SECONDO ME
"Le iniziative non si votano per mandare un segnale"
Andrea Togni: "Non si vota per protestare, ma per decidere quale Svizzera vogliamo costruire"
TIPRESS

*Di Andrea Togni

Siamo stati chiamati ad esprimerci sulla impropriamente chiamata “Iniziativa per la sostenibilità”. Come spesso accade, il dibattito rischia di trasformarsi in scontro tra slogan, mentre il vero quesito dovrebbe essere molto più semplice: questa iniziativa risolve davvero i problemi che denuncia?

Troppo spesso si vota per "mandare un segnale" alle Istituzioni. È una tentazione comprensibile, ma pericolosa. Le leggi, e ancor più le norme costituzionali, non devono essere approvate per il messaggio che trasmettono, ma per gli effetti concreti che producono.

Questa iniziativa parte da una diagnosi condivisibile. Le preoccupazioni di molti cittadini sono legittime: la pressione sugli alloggi, l'aumento del traffico, la crescente richiesta di infrastrutture, la tutela del territorio, gestione dei flussi migratori e della qualità di vita sono temi reali. Ignorarli sarebbe un errore.

Ma riconoscere un problema non significa necessariamente approvare qualsiasi terapia, soprattutto se inefficace rispetto agli obiettivi dichiarati e pure molto dannosa per il nostro Cantone, semplicemente fissando in Costituzione una soglia demografica.

 I problemi evocati sono infatti concreti e spesso locali. Sono sfide che richiedono interventi mirati, competenze amministrative, investimenti intelligenti e visione strategica. La Svizzera ha costruito il proprio successo sulla capacità di affrontare le sfide con pragmatismo. Non con soluzioni simboliche.

Una politica efficace deve essere in grado di selezionare, pianificare, integrare e correggere, non limitarsi ad un asettico obiettivo numerico sperando che la realtà vi si adegui. La gestione del Paese consiste nel garantire crescita economica, coesione sociale, aiuto delle fasce più deboli, qualità del territorio e opportunità per le nuove generazioni.

 Sa il cuore mi ha portato verso un iniziale favore all’iniziativa, ritengo che il controllo dell'immigrazione sia un tema serio e che dovrebbe essere affrontato con maggior rigore ed efficacia.
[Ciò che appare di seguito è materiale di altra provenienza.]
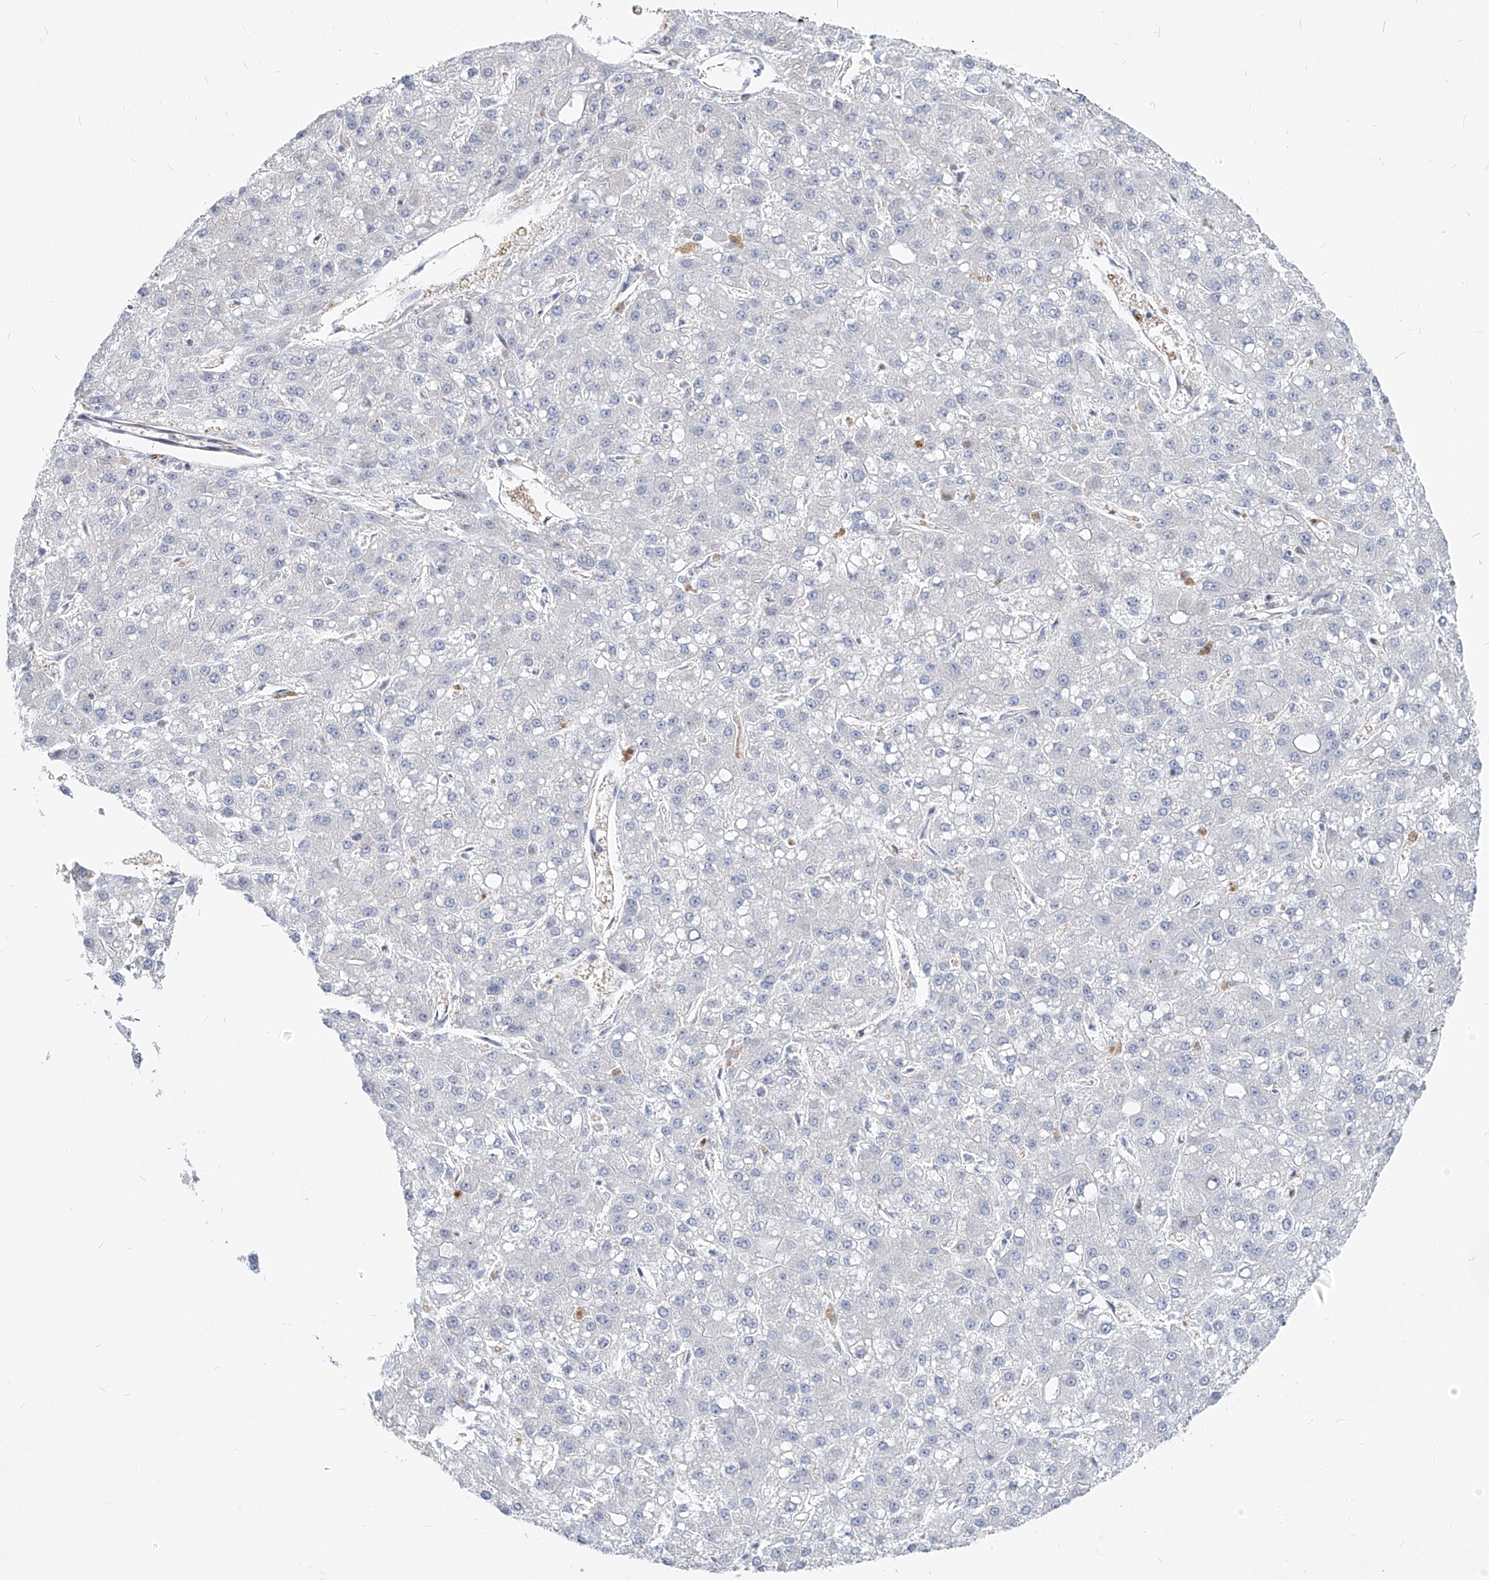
{"staining": {"intensity": "negative", "quantity": "none", "location": "none"}, "tissue": "liver cancer", "cell_type": "Tumor cells", "image_type": "cancer", "snomed": [{"axis": "morphology", "description": "Carcinoma, Hepatocellular, NOS"}, {"axis": "topography", "description": "Liver"}], "caption": "The histopathology image exhibits no significant staining in tumor cells of hepatocellular carcinoma (liver).", "gene": "UFL1", "patient": {"sex": "male", "age": 67}}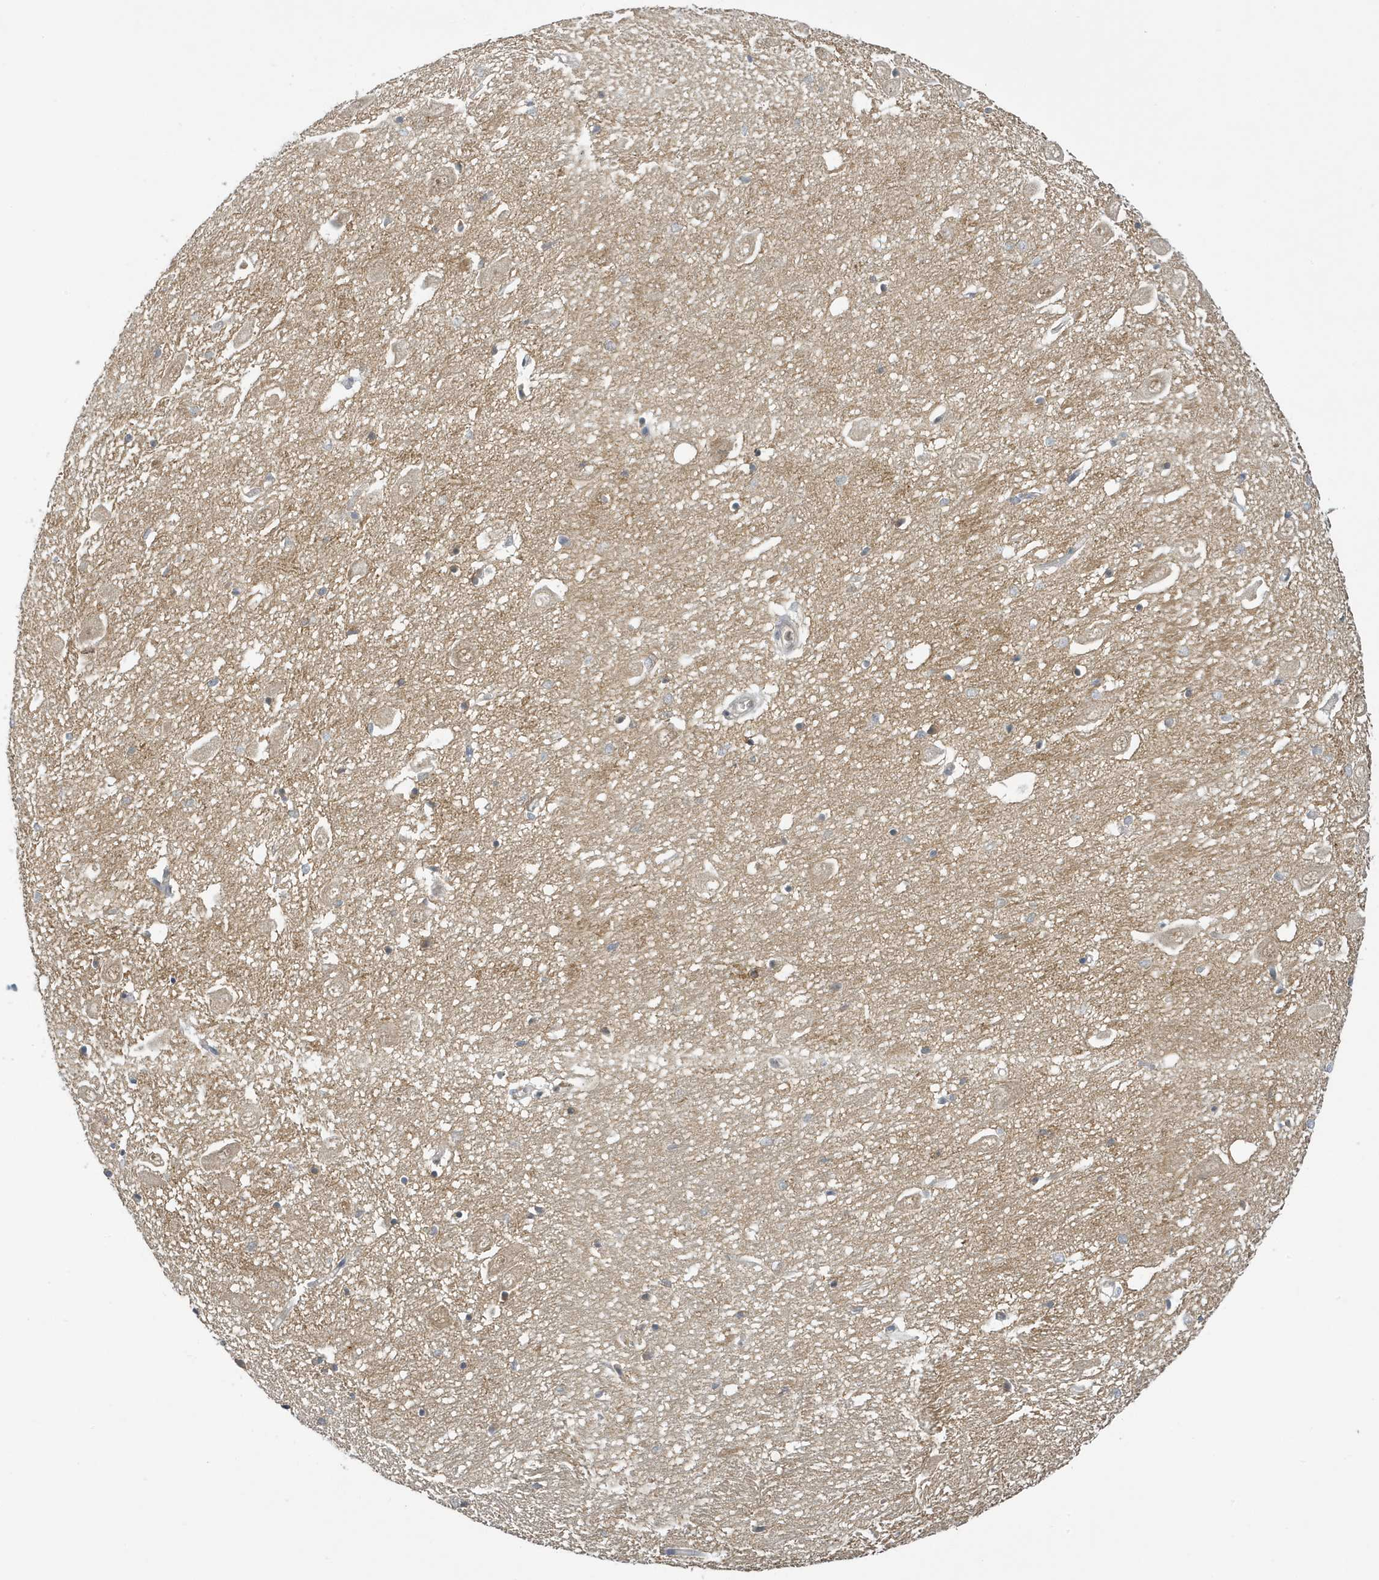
{"staining": {"intensity": "negative", "quantity": "none", "location": "none"}, "tissue": "hippocampus", "cell_type": "Glial cells", "image_type": "normal", "snomed": [{"axis": "morphology", "description": "Normal tissue, NOS"}, {"axis": "topography", "description": "Hippocampus"}], "caption": "Immunohistochemistry (IHC) of normal human hippocampus reveals no expression in glial cells. (DAB (3,3'-diaminobenzidine) immunohistochemistry (IHC), high magnification).", "gene": "NCOA7", "patient": {"sex": "female", "age": 64}}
Controllo non significa però chiusura, piuttosto capacità di distinguere tra ciò che genera valore e ciò che crea squilibri, adattare gli strumenti alle esigenze del Paese, inasprire la procedura di ottenimento della residenza e del passaporto svizzero, rafforzare l’efficacia degli accordi di Dublino e, non da ultimo, rimandare immediatamente a casa chiunque non rispetti integralmente le nostre regole, cultura e tradizioni.

Per questo motivo il Partito Liberale ha deciso di votare NO a questa iniziativa, proprio perché i problemi evidenziati sono troppo importanti per essere affrontati con una risposta semplicistica, simbolica e che farebbe scattare conseguenze ancor più gravi per tutti.

Non si vota per protestare. Non si vota per sfogare un malessere ed inviare messaggi alle istituzioni. Si vota per decidere quale Svizzera vogliamo costruire in base al testo delle iniziative.